-- Start DATASET RECORDS --

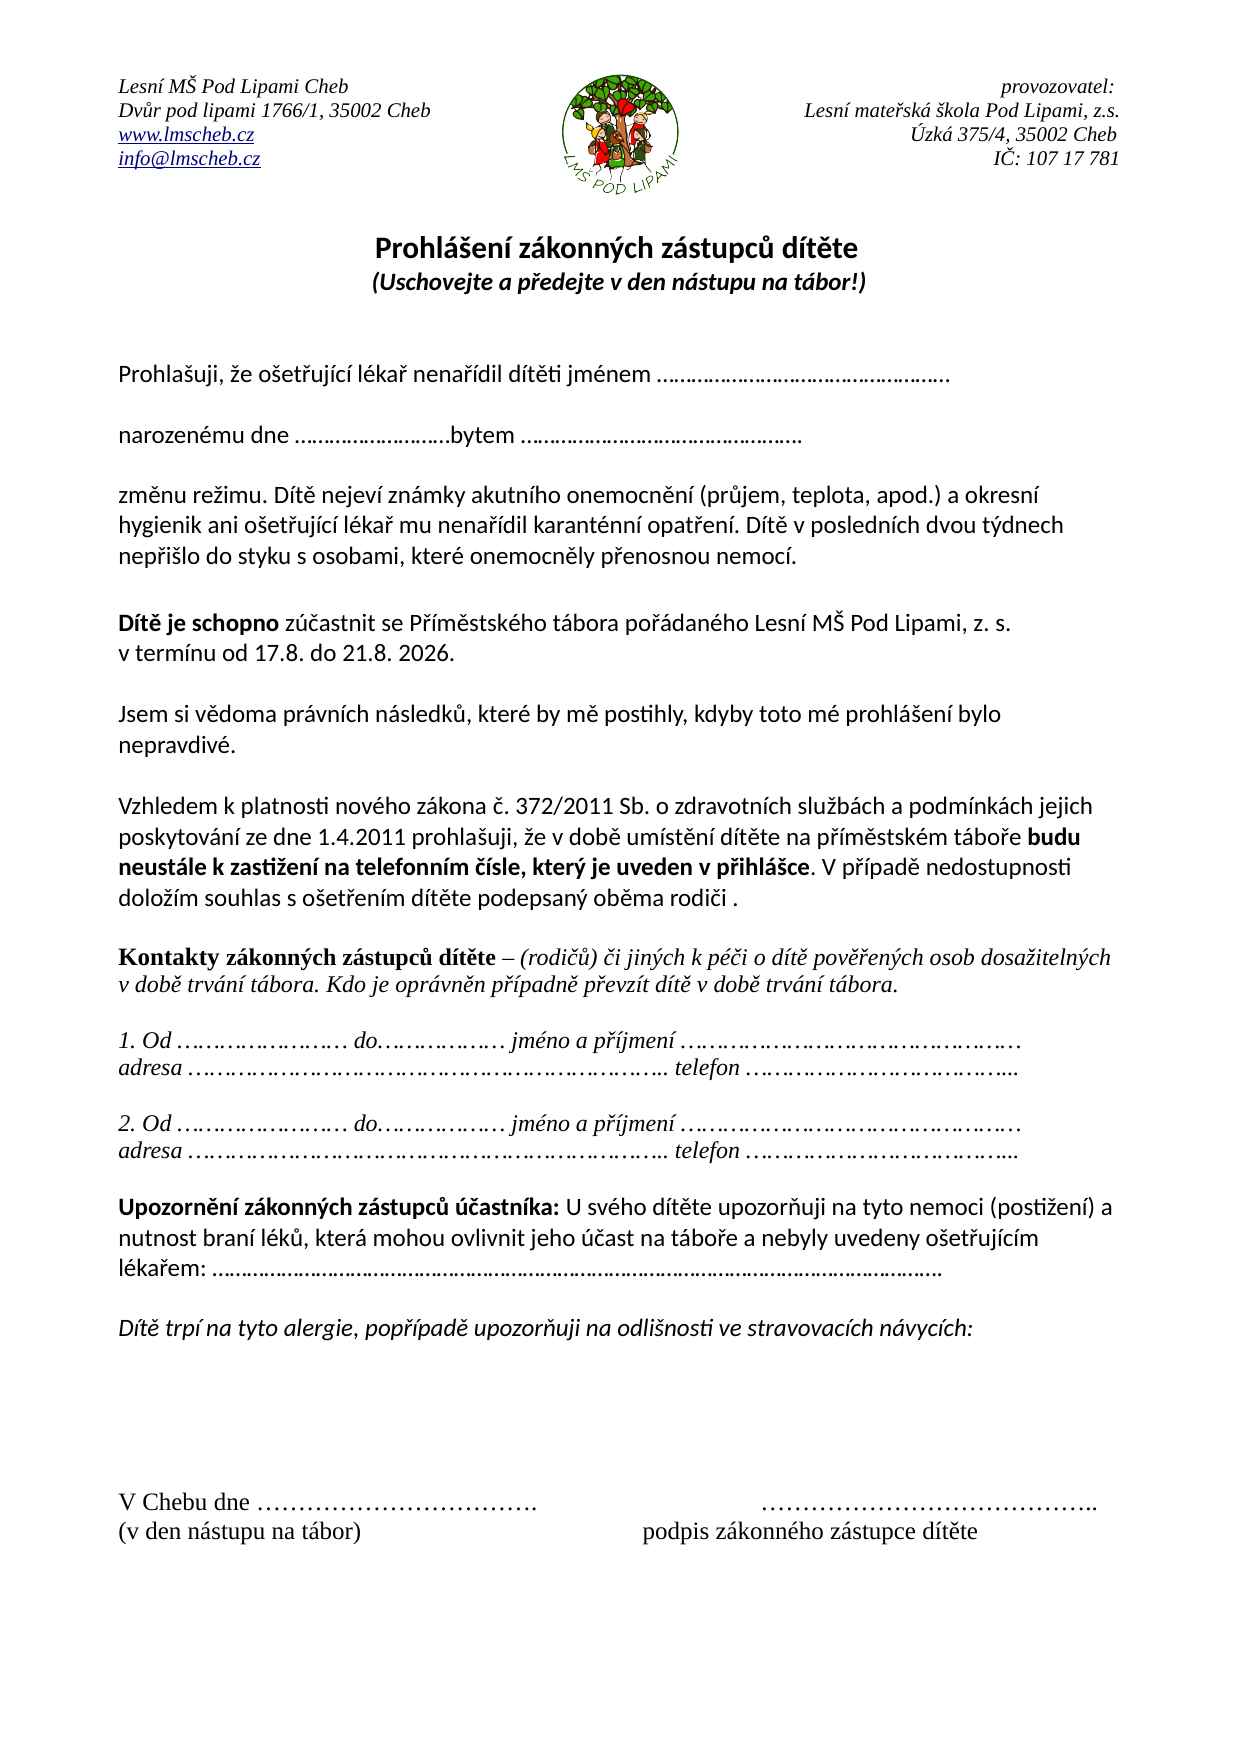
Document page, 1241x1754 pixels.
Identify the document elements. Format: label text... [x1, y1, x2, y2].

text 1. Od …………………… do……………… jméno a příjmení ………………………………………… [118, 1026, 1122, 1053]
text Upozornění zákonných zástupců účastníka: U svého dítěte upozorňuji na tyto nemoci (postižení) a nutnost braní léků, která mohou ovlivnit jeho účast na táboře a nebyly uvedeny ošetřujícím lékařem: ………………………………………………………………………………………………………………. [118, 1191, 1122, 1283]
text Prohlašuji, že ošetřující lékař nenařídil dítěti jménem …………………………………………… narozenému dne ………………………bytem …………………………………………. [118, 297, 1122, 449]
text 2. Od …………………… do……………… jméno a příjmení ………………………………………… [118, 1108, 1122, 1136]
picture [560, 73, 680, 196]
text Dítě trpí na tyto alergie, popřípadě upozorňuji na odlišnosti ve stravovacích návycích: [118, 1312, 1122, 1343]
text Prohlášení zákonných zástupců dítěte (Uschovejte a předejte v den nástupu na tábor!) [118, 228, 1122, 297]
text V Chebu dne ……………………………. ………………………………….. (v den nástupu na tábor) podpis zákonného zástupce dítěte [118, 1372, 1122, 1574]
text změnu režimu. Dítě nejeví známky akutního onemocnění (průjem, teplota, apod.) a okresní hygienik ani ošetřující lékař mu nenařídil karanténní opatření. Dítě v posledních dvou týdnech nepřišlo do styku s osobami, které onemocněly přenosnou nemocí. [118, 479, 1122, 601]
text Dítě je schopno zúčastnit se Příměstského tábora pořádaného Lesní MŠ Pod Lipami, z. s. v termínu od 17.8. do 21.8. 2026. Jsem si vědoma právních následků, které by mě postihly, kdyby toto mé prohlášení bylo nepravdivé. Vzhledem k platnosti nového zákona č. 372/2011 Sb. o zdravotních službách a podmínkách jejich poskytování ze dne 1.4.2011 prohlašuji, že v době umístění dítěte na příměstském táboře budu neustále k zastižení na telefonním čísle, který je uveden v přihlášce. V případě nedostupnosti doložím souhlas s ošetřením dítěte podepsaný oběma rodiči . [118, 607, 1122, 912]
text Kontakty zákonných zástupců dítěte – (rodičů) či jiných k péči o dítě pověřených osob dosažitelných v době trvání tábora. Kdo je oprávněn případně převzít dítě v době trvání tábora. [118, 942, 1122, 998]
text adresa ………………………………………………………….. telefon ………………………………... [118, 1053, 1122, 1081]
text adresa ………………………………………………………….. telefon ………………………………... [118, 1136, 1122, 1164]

-- End DATASET RECORDS --

Set down every line of the data above verbatim, leaving out the pictures.

Document page, 1241x1754 pixels.
Identify the document elements. Format: label text... [x1, y1, x2, y2].

text 1. Od …………………… do……………… jméno a příjmení ………………………………………… [118, 1026, 1122, 1053]
text Upozornění zákonných zástupců účastníka: U svého dítěte upozorňuji na tyto nemoci (postižení) a nutnost braní léků, která mohou ovlivnit jeho účast na táboře a nebyly uvedeny ošetřujícím lékařem: ………………………………………………………………………………………………………………. [118, 1191, 1122, 1283]
text Prohlašuji, že ošetřující lékař nenařídil dítěti jménem …………………………………………… narozenému dne ………………………bytem …………………………………………. [118, 297, 1122, 449]
text 2. Od …………………… do……………… jméno a příjmení ………………………………………… [118, 1108, 1122, 1136]
picture [560, 73, 680, 196]
text Dítě trpí na tyto alergie, popřípadě upozorňuji na odlišnosti ve stravovacích návycích: [118, 1312, 1122, 1343]
text Prohlášení zákonných zástupců dítěte (Uschovejte a předejte v den nástupu na tábor!) [118, 228, 1122, 297]
text V Chebu dne ……………………………. ………………………………….. (v den nástupu na tábor) podpis zákonného zástupce dítěte [118, 1372, 1122, 1574]
text změnu režimu. Dítě nejeví známky akutního onemocnění (průjem, teplota, apod.) a okresní hygienik ani ošetřující lékař mu nenařídil karanténní opatření. Dítě v posledních dvou týdnech nepřišlo do styku s osobami, které onemocněly přenosnou nemocí. [118, 479, 1122, 601]
text Dítě je schopno zúčastnit se Příměstského tábora pořádaného Lesní MŠ Pod Lipami, z. s. v termínu od 17.8. do 21.8. 2026. Jsem si vědoma právních následků, které by mě postihly, kdyby toto mé prohlášení bylo nepravdivé. Vzhledem k platnosti nového zákona č. 372/2011 Sb. o zdravotních službách a podmínkách jejich poskytování ze dne 1.4.2011 prohlašuji, že v době umístění dítěte na příměstském táboře budu neustále k zastižení na telefonním čísle, který je uveden v přihlášce. V případě nedostupnosti doložím souhlas s ošetřením dítěte podepsaný oběma rodiči . [118, 607, 1122, 912]
text Kontakty zákonných zástupců dítěte – (rodičů) či jiných k péči o dítě pověřených osob dosažitelných v době trvání tábora. Kdo je oprávněn případně převzít dítě v době trvání tábora. [118, 942, 1122, 998]
text adresa ………………………………………………………….. telefon ………………………………... [118, 1053, 1122, 1081]
text adresa ………………………………………………………….. telefon ………………………………... [118, 1136, 1122, 1164]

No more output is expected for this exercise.